Now, we’ve been able to edit images, replace people, remove people, add objects and move (computer vision) mountains for a long time, but there’s something spooky about this demo. I think it’s that now we have the internet we’re all much more aware of an artefact’s origin and where we mostly trust what we hear people say, software like this means the going forward, we might now question everything we hear people say.


I got myself in trouble recently with some friends on Facebook when I questioned the context of a photo which showed some hunters beside a dead animal. ‘How terrible of these people to shoot a poor defenceless animal’ was the statement above the image. However, we know nothing about the context of that photo (I am in no way pro-gun or pro-hunting) but that animal *may* have been killing other (protected) animals in the area, or *may* have been killing people in their beds at night, it *may* have been unfortunately targeted by hunters, the people in the photograph *may* have never been near a hunt in their lives but instead victims of image manipulation. We don’t know. That photo was judged by people individually based on a set of assumptions in their heads at the time they saw the image.

When I looked at the comments in that post, those who totally abhorred the image were less technically minded – those who were erring on the side of caution were more technically minded people, probably more aware of the freedom of manipulation that’s possible with software these days.

Essentially, a side-effect of image manipulation tools is that it can bring questionable context to a situation or even remove the context completely. Are we now going to have to question everything we hear?

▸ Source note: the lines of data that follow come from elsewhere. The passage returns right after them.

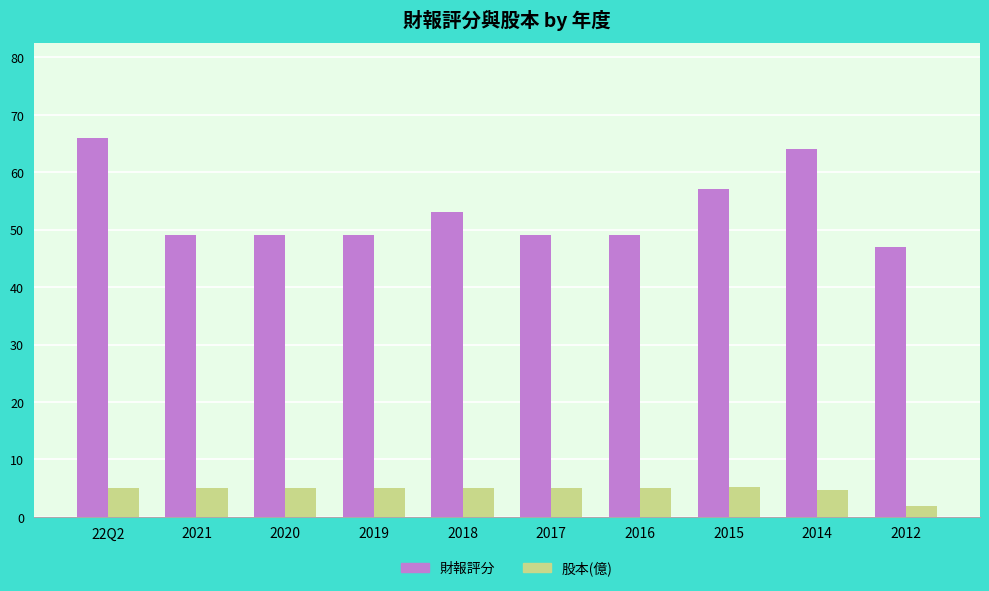

Rank the series by their average value, from highest to lowest.

財報評分, 股本(億)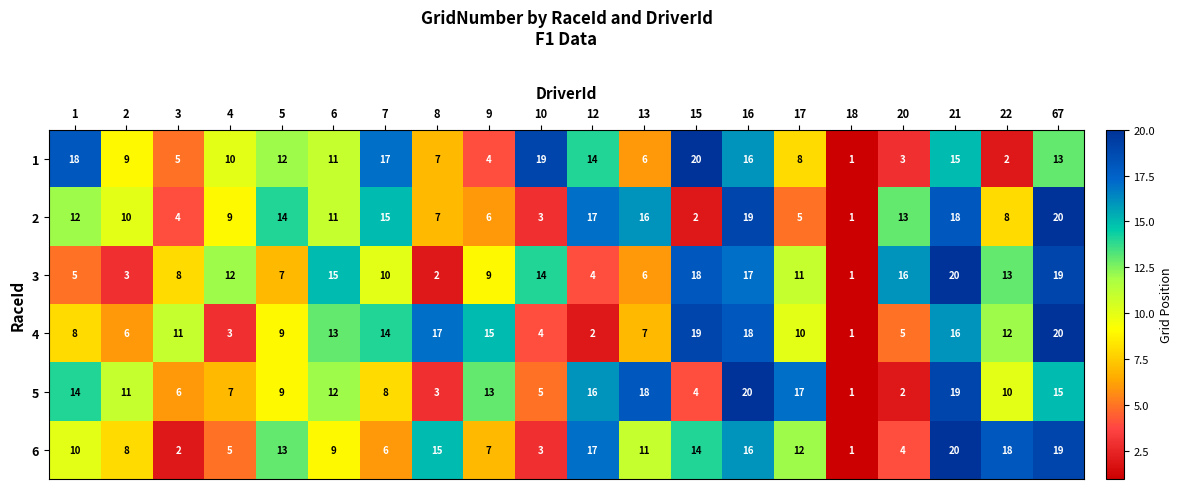

What is the spread (max minus min) of values at 13?

12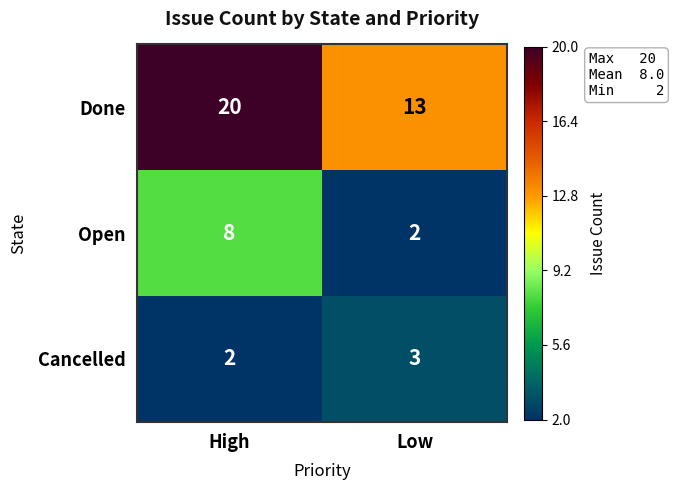

The value of Open at Low is 2. True or false?

True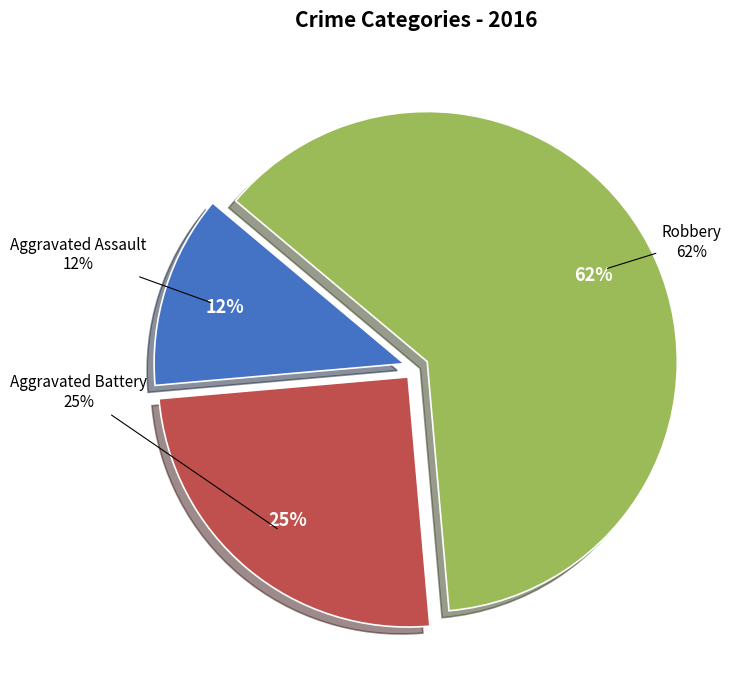

To the nearest percent, what portion does Aggravated Assault represent?

12%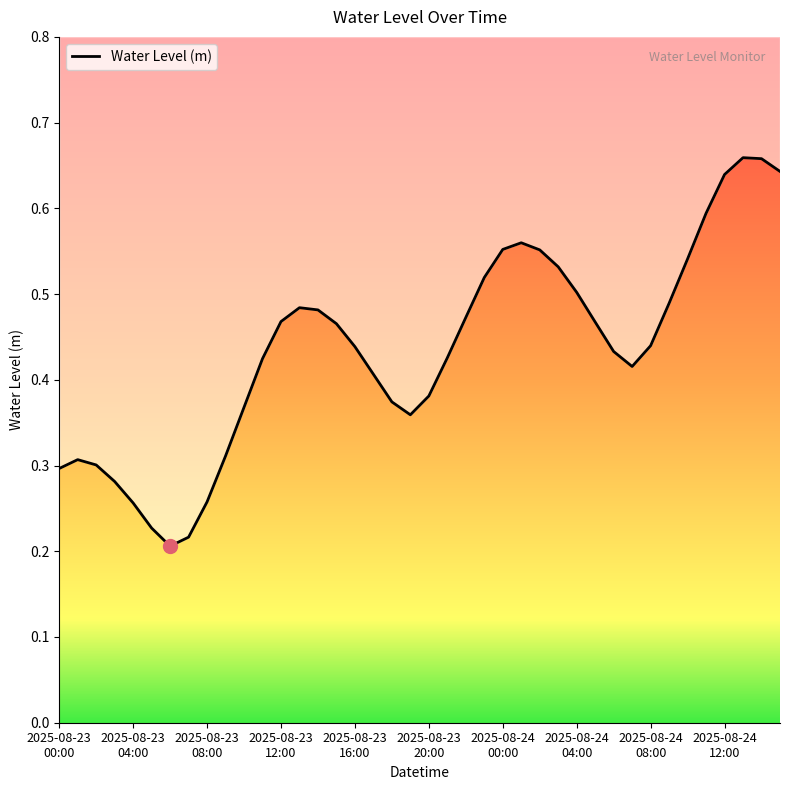

What is the sum of the values at 25 and 12?

1.0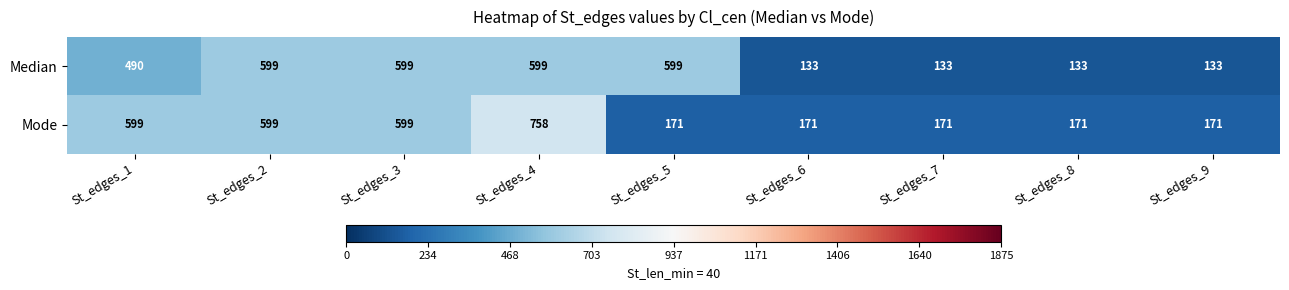

What is the maximum value for Median?

599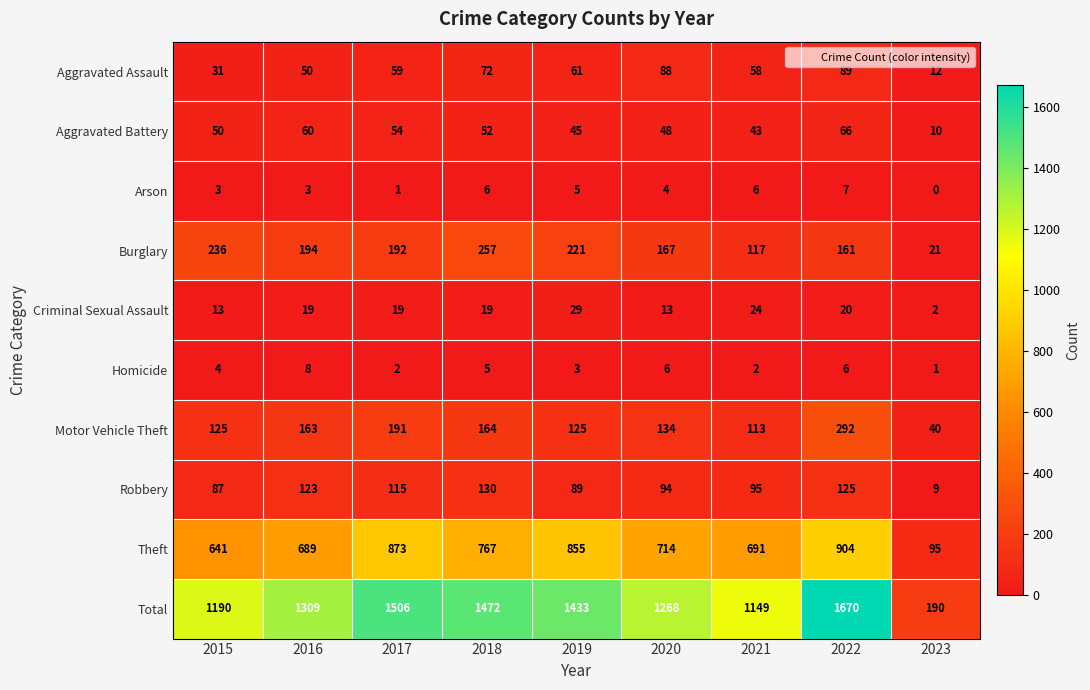

What is the sum of the Motor Vehicle Theft values at 2021 and 2015?

238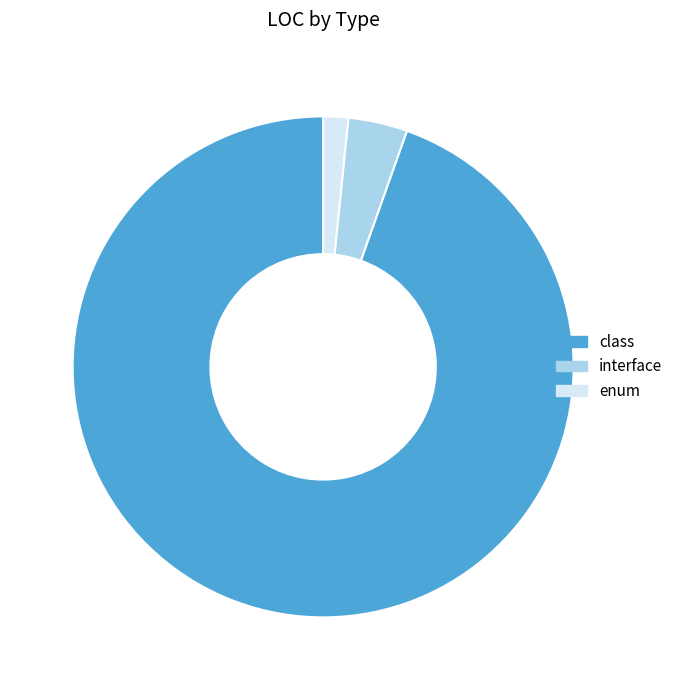

Count the number of slices in the pie.

3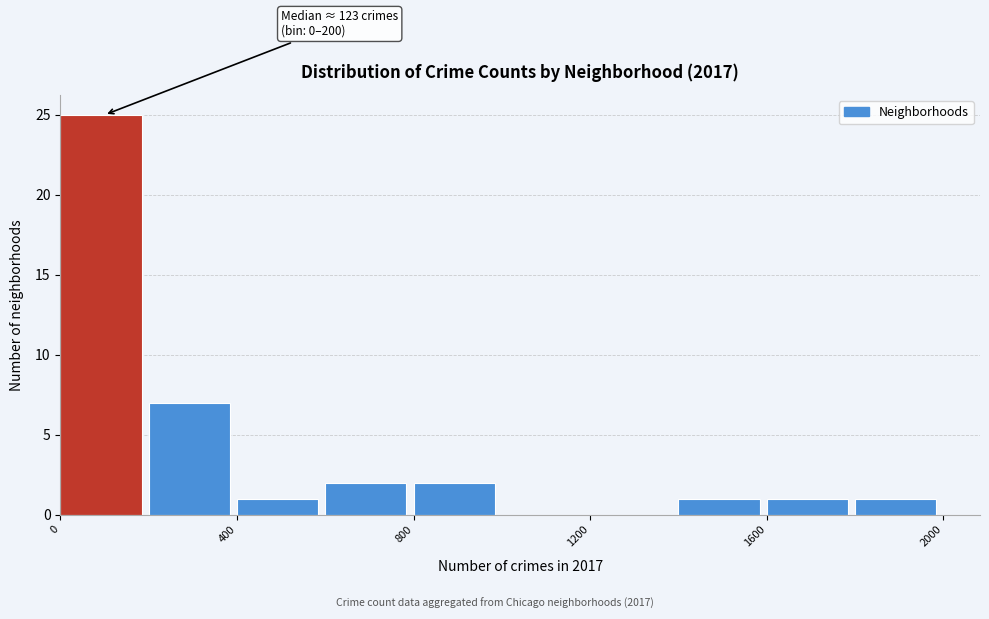

Which range on the x-axis has the tallest bar?

0 to 200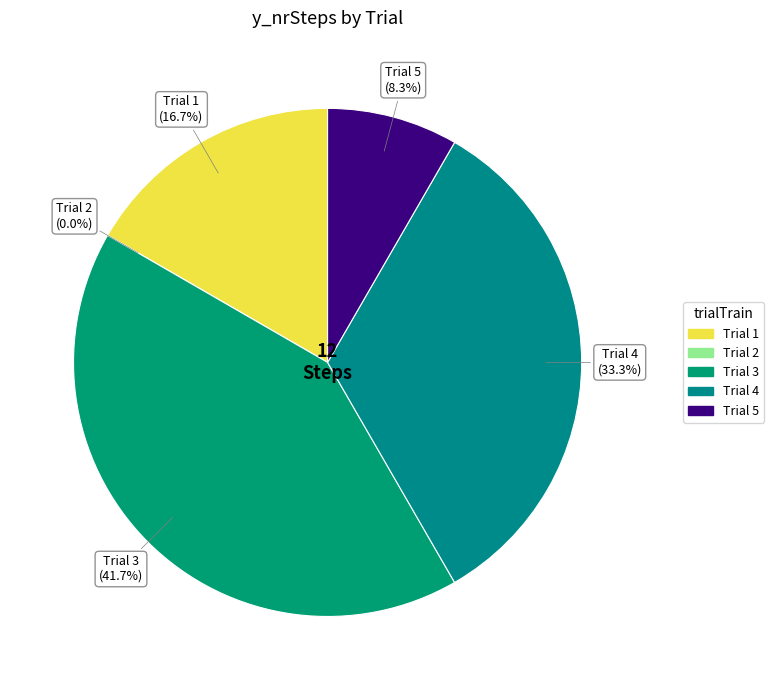

Is it true that 1 is 11% of the pie?

False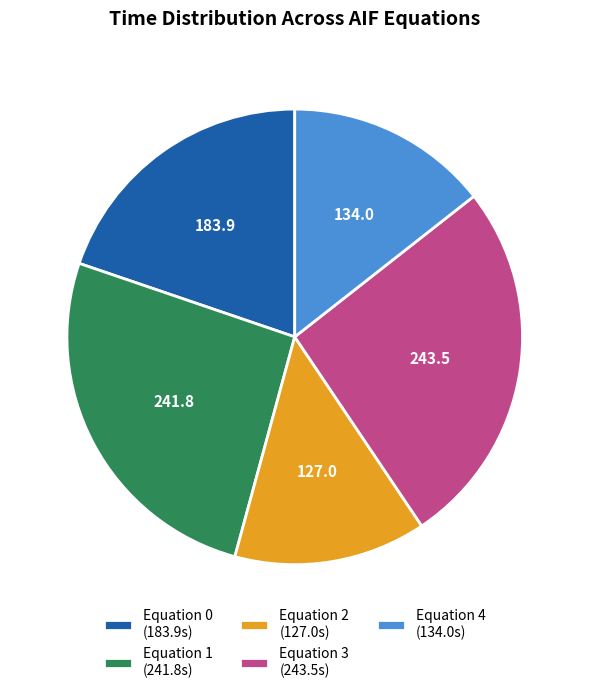

Between Equation 3 (243.5s) and Equation 2 (127.0s), which is larger?

Equation 3 (243.5s)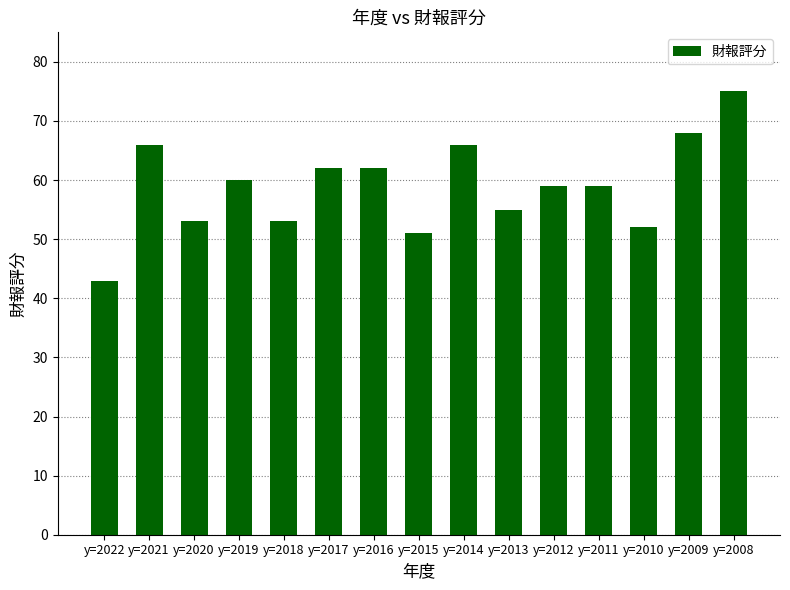

How many data points does each series have?

15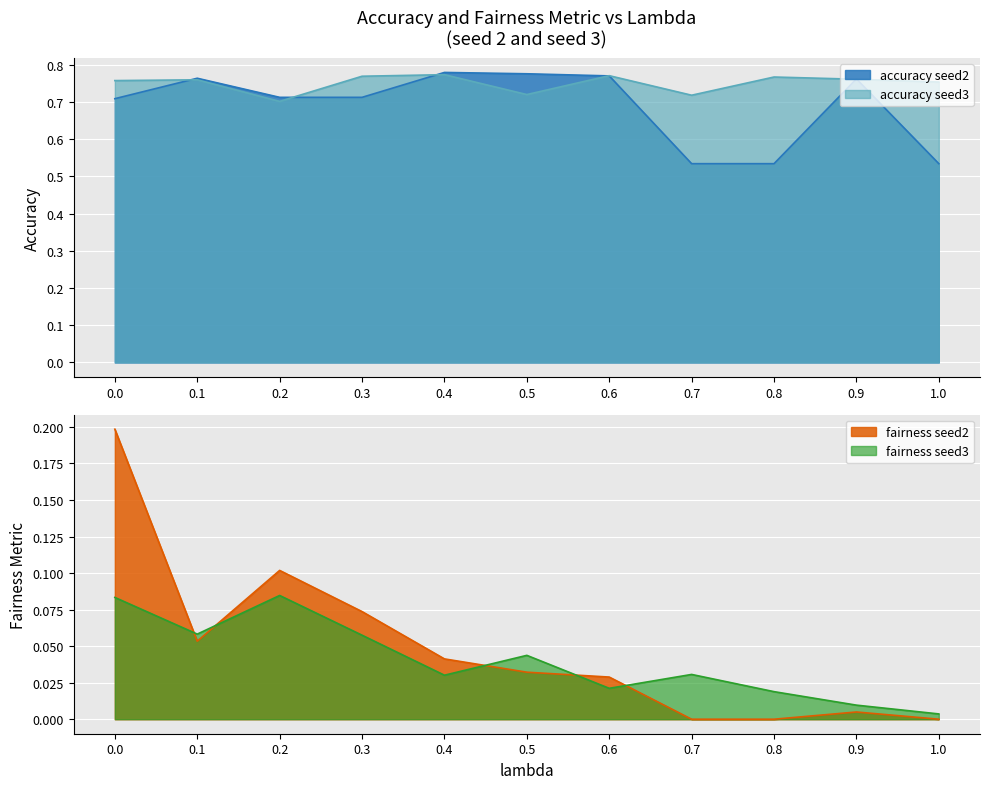

Where do fairness seed2 and fairness seed3 first cross each other?

0.0 and 0.1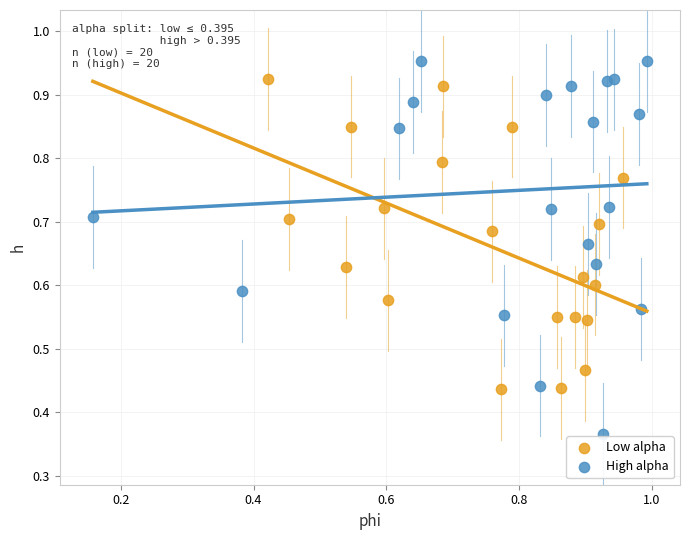

Which series has the widest spread of Y values?

High alpha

What rings loudly for me in this Adobe demo is, that we’ve learnt to question unbelievable images because we’re mostly aware that images are manipulated – in fashion, in advertising and generally dicking about on Facebook and that’s been highlighted by the media over the years. However, we tend to trust our ears and believe what we hear people say because audio manipulation on this level has for a long time only been possible by those with expensive hardware and dedication to that as an art form.

Software such as this releases the ability for vocal manipulation to the masses. Unfortunately, amongst the masses there are going to be people with questionable ethics, or maybe just the inability or lack of foresight to appreciate the outcomes of their voice manipulation ‘joke’ that they may play out online.

Judge for yourself…

Watch the video…

What’s hidden in the demo is that it currently requires about 20 minutes of speech from someone to make this work. But it means that instead of images with a photo of Trump with text on top saying ‘He said terrible things’ we will have actual audio of him ‘saying terrible things’ and there will be less people questioning the authenticity of that content.

I don’t think that Adobe are helping themselves or this cause with the choice of content for the demo in that video, removing someone’s umming and erring from a wedding speech would have been more positive but at least this has got some of us talking about it. Maybe that was the plan?

Technically, this is pretty incredible software and should be celebrated, but once you factor in the human race, what this will ultimately be used for is unfortunately, unlikely to be positive.